The game’s biggest problem is that pressing your luck when exploring rarely seems to be advantageous, which is a bit of a problem for a press-your-luck game. (Pressing your luck in deciding whether to keep what you found fortunately works better.) In any case, this played pretty simply and the shared find mechanism kept everyone involved. I enjoyed it more on a second play, where players played much faster, letting the simple moves just whizzed buy. As a whole it’s probably better suited for families and other casual play.
One Night Revolution (2015). This is basically a remake of Ted Alspach’s excellent One Night Ultimate Werewolf (2014), using the theming of The Resistance (2009). It also embraces the idea that there are two sides in The Resistance and uses that to modify the way the special role cards work. Whereas Werewolf gives you a role that incorporates both your side and your power, Revolution separates those out, giving you a side and also a power that varies based on which side you’re on!
Though it’s an intriguing variation, it adds a lot of confusion to the game, and I didn’t find the extra levels of logic very fun (“If you’re an informant and a reassignor then you made someone else into an informant, but if you’re a rebel and a reassignor then you just swapped two peoples’ roles, but if you’re an informant, maybe you lied about being a reassignor …”). It still took us quite a while to figure out what had happened after we revealed everything! This might be a game for really advanced One Night Ultimate Werewolf players, and they’d probably figure out the several variations in time, but for a more casual player, it just left me spinning.

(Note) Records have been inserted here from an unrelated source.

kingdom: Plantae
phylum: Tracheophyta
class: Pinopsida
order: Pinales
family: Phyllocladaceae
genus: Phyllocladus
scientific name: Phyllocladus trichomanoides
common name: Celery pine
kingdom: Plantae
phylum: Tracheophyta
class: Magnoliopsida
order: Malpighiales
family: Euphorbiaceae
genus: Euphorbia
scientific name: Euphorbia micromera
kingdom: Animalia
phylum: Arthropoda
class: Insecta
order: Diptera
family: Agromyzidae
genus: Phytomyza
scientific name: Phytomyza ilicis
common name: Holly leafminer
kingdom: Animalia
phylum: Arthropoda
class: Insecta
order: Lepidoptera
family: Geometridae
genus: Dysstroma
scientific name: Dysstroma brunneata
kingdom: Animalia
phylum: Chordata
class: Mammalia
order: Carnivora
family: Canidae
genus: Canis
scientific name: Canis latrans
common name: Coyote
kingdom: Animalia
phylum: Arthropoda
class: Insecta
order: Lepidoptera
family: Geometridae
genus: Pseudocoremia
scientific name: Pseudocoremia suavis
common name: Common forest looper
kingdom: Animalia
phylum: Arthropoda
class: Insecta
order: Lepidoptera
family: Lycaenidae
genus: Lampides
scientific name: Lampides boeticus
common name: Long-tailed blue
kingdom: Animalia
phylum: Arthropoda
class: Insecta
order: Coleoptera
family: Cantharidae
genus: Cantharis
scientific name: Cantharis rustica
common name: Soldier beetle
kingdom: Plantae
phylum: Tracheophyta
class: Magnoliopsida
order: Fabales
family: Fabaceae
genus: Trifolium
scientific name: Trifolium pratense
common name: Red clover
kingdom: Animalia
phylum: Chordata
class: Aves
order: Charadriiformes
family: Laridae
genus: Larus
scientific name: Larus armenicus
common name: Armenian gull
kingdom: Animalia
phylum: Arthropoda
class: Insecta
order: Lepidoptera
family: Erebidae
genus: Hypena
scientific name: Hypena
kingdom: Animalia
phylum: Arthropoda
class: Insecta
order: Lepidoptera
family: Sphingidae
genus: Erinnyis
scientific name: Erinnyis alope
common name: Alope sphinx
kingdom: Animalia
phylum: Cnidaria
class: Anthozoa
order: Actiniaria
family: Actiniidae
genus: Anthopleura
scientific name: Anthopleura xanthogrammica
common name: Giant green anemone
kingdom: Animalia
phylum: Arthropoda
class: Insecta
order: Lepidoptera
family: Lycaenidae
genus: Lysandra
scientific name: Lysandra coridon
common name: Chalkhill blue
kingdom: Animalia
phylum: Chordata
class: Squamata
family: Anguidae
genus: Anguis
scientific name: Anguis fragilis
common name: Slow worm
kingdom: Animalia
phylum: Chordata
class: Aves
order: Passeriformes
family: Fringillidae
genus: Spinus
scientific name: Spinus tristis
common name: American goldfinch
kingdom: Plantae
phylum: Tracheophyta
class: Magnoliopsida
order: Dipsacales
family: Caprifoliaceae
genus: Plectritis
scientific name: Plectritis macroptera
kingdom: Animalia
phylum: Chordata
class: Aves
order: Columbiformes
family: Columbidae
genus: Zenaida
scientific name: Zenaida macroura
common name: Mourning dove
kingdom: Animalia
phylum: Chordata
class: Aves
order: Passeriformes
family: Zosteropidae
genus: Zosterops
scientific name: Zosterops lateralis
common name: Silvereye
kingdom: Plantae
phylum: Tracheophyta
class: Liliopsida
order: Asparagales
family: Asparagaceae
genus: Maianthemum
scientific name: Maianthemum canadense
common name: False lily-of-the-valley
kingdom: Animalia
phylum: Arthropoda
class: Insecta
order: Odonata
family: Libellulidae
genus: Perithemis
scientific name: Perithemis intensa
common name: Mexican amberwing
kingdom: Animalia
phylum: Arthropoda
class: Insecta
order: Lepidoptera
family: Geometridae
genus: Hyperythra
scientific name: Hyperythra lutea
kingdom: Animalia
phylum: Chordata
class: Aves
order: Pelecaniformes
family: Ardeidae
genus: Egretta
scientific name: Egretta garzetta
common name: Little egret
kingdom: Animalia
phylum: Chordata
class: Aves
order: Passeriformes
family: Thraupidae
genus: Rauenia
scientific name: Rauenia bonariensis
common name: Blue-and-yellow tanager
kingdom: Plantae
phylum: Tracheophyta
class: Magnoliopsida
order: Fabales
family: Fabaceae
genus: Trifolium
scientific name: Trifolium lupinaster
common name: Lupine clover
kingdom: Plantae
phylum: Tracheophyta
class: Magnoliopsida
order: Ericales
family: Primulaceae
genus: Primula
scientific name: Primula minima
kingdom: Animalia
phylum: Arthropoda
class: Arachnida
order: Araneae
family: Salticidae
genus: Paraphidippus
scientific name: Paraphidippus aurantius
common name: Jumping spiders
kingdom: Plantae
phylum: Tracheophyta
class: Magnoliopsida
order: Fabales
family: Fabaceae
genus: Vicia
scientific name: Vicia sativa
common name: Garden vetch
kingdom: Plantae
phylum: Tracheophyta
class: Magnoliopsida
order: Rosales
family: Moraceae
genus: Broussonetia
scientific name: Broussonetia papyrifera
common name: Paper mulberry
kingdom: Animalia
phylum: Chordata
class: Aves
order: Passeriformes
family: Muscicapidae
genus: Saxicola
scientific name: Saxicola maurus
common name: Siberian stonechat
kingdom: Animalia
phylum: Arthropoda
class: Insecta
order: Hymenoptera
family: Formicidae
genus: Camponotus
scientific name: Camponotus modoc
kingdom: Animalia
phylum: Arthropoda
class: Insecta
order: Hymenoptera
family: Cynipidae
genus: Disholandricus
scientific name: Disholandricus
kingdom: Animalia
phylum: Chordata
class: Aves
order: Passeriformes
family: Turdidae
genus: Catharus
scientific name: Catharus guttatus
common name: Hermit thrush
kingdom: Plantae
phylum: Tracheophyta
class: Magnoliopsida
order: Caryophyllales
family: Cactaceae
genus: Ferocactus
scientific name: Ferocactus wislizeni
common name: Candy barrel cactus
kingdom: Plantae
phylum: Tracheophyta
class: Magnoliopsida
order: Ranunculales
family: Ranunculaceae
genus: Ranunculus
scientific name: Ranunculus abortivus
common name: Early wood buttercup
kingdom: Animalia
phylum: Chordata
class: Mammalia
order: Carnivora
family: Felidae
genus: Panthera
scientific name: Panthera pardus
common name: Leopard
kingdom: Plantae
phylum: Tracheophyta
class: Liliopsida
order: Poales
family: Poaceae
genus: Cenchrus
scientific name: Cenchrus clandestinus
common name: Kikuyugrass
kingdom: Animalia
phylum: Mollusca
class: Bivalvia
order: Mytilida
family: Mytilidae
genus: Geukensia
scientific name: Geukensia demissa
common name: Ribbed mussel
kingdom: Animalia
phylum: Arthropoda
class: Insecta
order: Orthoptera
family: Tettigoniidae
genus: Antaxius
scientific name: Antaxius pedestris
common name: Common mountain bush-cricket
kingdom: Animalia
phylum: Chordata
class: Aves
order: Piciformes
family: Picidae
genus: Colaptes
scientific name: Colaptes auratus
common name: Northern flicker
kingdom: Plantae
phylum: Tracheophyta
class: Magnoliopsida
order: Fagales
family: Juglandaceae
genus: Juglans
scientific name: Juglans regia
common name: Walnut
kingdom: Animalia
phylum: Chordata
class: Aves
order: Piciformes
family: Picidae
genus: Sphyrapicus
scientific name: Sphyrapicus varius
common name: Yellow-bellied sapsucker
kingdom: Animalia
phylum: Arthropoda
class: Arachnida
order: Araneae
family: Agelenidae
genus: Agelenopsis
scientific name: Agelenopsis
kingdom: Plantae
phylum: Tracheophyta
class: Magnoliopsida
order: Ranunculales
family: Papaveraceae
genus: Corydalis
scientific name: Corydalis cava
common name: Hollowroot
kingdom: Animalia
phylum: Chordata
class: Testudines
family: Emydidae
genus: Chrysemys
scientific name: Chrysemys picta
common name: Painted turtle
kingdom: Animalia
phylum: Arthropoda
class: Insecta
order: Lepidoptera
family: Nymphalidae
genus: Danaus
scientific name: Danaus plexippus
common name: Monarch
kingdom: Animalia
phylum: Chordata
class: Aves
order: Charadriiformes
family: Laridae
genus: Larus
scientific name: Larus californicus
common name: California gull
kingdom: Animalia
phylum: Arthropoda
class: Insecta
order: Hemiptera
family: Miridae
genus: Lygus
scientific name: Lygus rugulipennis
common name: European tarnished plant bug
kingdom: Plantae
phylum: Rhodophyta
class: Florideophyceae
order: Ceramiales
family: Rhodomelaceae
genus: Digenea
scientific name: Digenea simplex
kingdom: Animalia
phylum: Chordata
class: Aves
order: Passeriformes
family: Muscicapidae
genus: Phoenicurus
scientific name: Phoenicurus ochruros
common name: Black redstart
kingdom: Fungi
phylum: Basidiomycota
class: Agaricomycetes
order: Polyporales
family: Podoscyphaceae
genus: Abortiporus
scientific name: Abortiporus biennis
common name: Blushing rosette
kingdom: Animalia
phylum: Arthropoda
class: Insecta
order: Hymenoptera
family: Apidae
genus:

The Grizzled (2015). A fairly simplistic co-op game where your object is to not play cards in the same suits as the other players — except that you have very little choice about what cards you can play. Despite that, The Grizzled somehow manages to make it feel like your choices were actually meaningful and thoughtful.
Despite the fact that the game mainly plays you, this is a tense co-op, and probably a pretty good one for new players because it’s pretty easy to play as well.
Masterpiece Mystery!: Motive for Murder (2015). This game has a very interesting core mechanic. You lay a victim tile down in the middle of the table, then you connect suspects to it, building motive off of their relationships. The tiles are set up very cleverly, to allow for a multitude of relationships, and the color text is really delightful. A lot of semi-abstract games have color text that gets ignored, but this one has color text that you really want to read and enjoy, to see what relationships it reveals.
On the down side, the production is very muddy, with a cacophony of information and a bad choice of fonts. The gameplay also tends toward the random side, with card play causing big swings in gameplay that verges on take-that at the time. Still, the innovative mechanics and the mysterific theming both make for an interesting game.
Lumberjack (2002). Yep, this is a pretty ancient game, but I just played this early Moon and Weissblum design for the first time. It’s a pretty simplistic game where you take logs in various colors, either building or scoring when you do. Obviously the object is to score more efficiently than your fellows. It’s quite abstract in a way that euros aren’t so much any more and it’s wholly dependent on second guessing what all the other players will do.
The physicality of the game was a bit annoying, because you build the logs into a tower to limit what’s available on any turn. And, if you’re clumsy oafs you might just knock that over. And then maybe knock it over a second and third time in the same game.